My first thought was, well when you picked the door at the beginning, it had a 1 in 3 chance of being right. Now Monty has shown you one door that was a loser, so you have 1 in 2 chance of being right.  From this you can reason that switching to the remaining door also results in a 1 in 2 chance of being right, so it's arbitrary, you have a 50% chance of winning either way.  Boy this logic seems intuitive, but it turns out it is wrong!!

In fact, you should always switch from the door you first chose to the door that remains after Monty shows you a loser door.  Switching doubles your chance of winning! (you have a 1/3 chance of winning if you stay with your original door, and a 2/3 chance if you switch)  The trick is basically doing some careful bookkeeping and tracking conditional probabilities.  When Monty opens a door showing you a loser he is giving you valuable information.  You can read all about conditional probabilities at the Wikipedia link given above.

For me, doing is believing, so I have to play the Monty Hall game for this to really sink in.  One way would be to get a willing friend to help me play many rounds of the game some where I switch, and others where I don't and track how often I win using either strategy.  Sounds tedious.  Another route is to have a computer play the game for me.  Below is how I played 10,000 rounds of the Monty Hall game in Python.

from random import *
from collections import defaultdict

def count_all(xlist, proportions=False):
    '''Count all the items in a list, return a dict
       with the item as key and counts as value'''
    out =  defaultdict(int)
    for i in xlist: out[i]+=1
    if proportions:
        out2 = {}
        tot_sz = float(sum(out.values()))
        for i in out: out2[i] = out[i] / tot_sz
        return out2
    else: return out

switch = []
no_switch = []

m = [0,0,1]  #a representation of Monty's doors, two losers (i.e. zeros) and one winner (i.e. one)

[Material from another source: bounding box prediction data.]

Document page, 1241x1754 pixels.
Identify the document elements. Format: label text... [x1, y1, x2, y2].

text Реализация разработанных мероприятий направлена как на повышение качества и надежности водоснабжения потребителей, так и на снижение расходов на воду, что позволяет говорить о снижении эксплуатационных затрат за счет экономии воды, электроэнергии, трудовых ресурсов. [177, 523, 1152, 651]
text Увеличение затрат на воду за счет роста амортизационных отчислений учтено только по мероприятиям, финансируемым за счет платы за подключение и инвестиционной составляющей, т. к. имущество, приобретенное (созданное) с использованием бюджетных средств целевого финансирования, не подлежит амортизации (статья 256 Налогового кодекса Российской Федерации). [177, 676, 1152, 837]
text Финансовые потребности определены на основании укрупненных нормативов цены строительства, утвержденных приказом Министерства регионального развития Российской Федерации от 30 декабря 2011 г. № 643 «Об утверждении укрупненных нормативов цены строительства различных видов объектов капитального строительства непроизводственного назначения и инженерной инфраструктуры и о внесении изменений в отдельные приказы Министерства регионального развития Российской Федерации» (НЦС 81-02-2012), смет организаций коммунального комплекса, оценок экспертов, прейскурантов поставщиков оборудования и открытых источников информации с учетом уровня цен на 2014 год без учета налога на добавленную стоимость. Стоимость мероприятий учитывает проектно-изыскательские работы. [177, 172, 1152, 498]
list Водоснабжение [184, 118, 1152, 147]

for i in xrange(10000): #ten thousand games
    shuffle(m) #randomly shuffle which door is the winner
    p = choice([0,1,2]) #contestant randomly picks a door
    x = [idx for idx,i in enumerate(m) if not i]  #find the two loser doors
    if p in x: show = set(x) - set([p]) #if our pick (p) is a loser pick the other door
    if p not in x: show = set([choice(x)]) #if our pick is the winner, randomly choose one of the two losers to show
    show = show.pop() #the door we will show
    all_s = set(range(3)) #setting up a set of all doors
    f = set([p, show]) # setting up a set with the orig pick and the loser we will show
    new_p = all_s.difference(f) #new_p is the set diff, meaning it's the door we'd switch to after Monty shows the loser
    new_p = new_p.pop()
    if m[p]: no_switch.append(1) #if the no switch strategy succeeded add 1 to list
    else: no_switch.append(0) # if no switch was a loser add 0 to list
    if m[new_p]: switch.append(1) #ditto above, but for switch strategy
    else: switch.append(0)

print 'switch strategy', count_all(switch).items()  #print the counts of the results
print 'no switch strategy', count_all(no_switch).items()

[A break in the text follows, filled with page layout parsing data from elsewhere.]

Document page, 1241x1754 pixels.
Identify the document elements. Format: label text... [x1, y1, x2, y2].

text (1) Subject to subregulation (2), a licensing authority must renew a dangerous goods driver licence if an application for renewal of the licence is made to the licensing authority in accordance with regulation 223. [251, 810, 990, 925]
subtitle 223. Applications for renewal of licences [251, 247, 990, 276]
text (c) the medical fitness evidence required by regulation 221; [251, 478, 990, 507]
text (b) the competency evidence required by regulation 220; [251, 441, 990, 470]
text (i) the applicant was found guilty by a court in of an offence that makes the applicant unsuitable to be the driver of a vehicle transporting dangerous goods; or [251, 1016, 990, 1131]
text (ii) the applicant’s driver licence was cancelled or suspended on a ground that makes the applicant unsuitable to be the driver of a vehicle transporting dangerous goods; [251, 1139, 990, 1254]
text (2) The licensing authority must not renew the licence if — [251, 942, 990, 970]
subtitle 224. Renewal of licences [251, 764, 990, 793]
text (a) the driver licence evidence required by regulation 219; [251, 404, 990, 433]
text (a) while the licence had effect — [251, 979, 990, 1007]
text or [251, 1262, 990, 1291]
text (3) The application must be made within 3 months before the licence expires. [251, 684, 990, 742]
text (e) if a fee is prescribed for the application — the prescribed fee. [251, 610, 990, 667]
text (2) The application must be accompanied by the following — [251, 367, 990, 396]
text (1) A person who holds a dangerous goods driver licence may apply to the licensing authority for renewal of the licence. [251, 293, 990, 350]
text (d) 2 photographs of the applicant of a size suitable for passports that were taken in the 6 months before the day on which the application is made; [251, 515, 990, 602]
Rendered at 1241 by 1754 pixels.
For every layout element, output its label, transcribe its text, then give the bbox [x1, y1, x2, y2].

I run this code with Python and here is what I get:

switch strategy [(0, 3362), (1, 6638)]

no switch strategy [(0, 6638), (1, 3362)]

(here zero represents a loss and one is a win, both followed by the count among 10,000 games)

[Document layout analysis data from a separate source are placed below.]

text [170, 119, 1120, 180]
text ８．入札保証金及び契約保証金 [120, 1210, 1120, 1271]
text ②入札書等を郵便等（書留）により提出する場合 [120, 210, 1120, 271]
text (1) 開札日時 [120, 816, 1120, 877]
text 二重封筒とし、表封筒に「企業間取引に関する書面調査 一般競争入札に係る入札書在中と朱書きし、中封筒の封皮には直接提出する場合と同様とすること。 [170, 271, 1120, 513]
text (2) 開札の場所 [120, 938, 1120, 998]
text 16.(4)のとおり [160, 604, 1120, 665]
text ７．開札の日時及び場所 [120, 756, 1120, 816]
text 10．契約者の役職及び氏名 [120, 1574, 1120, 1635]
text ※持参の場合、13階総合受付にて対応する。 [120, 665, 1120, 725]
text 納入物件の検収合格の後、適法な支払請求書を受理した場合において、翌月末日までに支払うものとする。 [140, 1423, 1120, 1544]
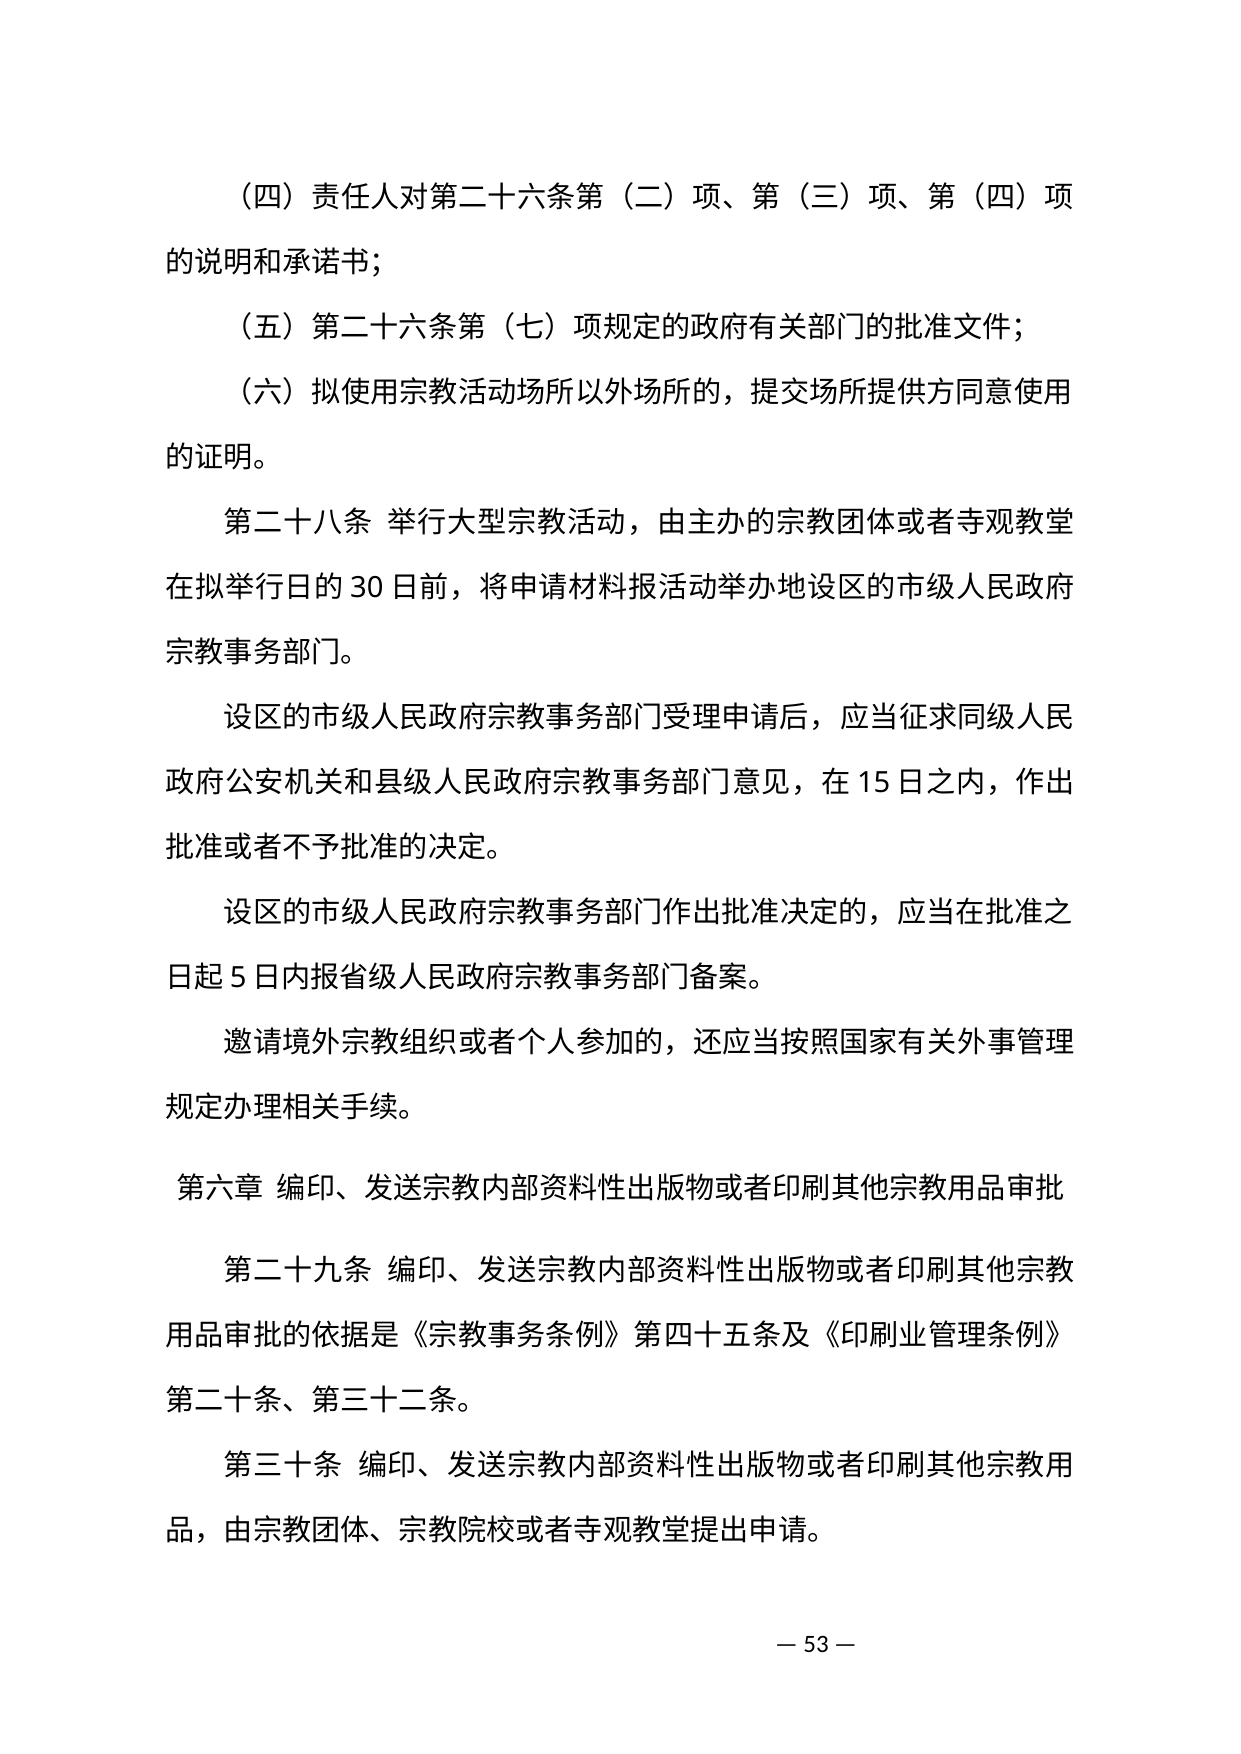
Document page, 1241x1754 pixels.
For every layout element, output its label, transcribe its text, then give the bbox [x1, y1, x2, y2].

text （六）拟使用宗教活动场所以外场所的，提交场所提供方同意使用的证明。 [165, 357, 1075, 487]
text 第二十九条 编印、发送宗教内部资料性出版物或者印刷其他宗教用品审批的依据是《宗教事务条例》第四十五条及《印刷业管理条例》第二十条、第三十二条。 [165, 1235, 1075, 1430]
text （五）第二十六条第（七）项规定的政府有关部门的批准文件； [165, 292, 1075, 357]
text 第六章 编印、发送宗教内部资料性出版物或者印刷其他宗教用品审批 [165, 1153, 1075, 1218]
text 邀请境外宗教组织或者个人参加的，还应当按照国家有关外事管理规定办理相关手续。 [165, 1007, 1075, 1137]
list 设区的市级人民政府宗教事务部门作出批准决定的，应当在批准之日起5日内报省级人民政府宗教事务部门备案。 [165, 877, 1075, 1007]
text 第三十条 编印、发送宗教内部资料性出版物或者印刷其他宗教用品，由宗教团体、宗教院校或者寺观教堂提出申请。 [165, 1430, 1075, 1560]
text 第二十八条 举行大型宗教活动，由主办的宗教团体或者寺观教堂在拟举行日的30日前，将申请材料报活动举办地设区的市级人民政府宗教事务部门。 [165, 487, 1075, 682]
text （四）责任人对第二十六条第（二）项、第（三）项、第（四）项的说明和承诺书； [165, 162, 1075, 292]
text 设区的市级人民政府宗教事务部门受理申请后，应当征求同级人民政府公安机关和县级人民政府宗教事务部门意见，在15日之内，作出批准或者不予批准的决定。 [165, 682, 1075, 877]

So out of 10,000 randomly generated Monty Hall trials switching won 6,638 (pretty close to the expected 2/3), and not switching only won 3,362 (about the expected 1/3).  It works!  My initial intuition that they should be about 50/50 is proved wrong.

As I mentioned above, you can get to this result without the simulations by using probability theory, but for me the result really becomes concrete and intuitive only after I code it up and see it for myself.

[Another thing worth pointing out is how simple it is to express this game in Python using sets, though I might have gotten a little carried away with them!]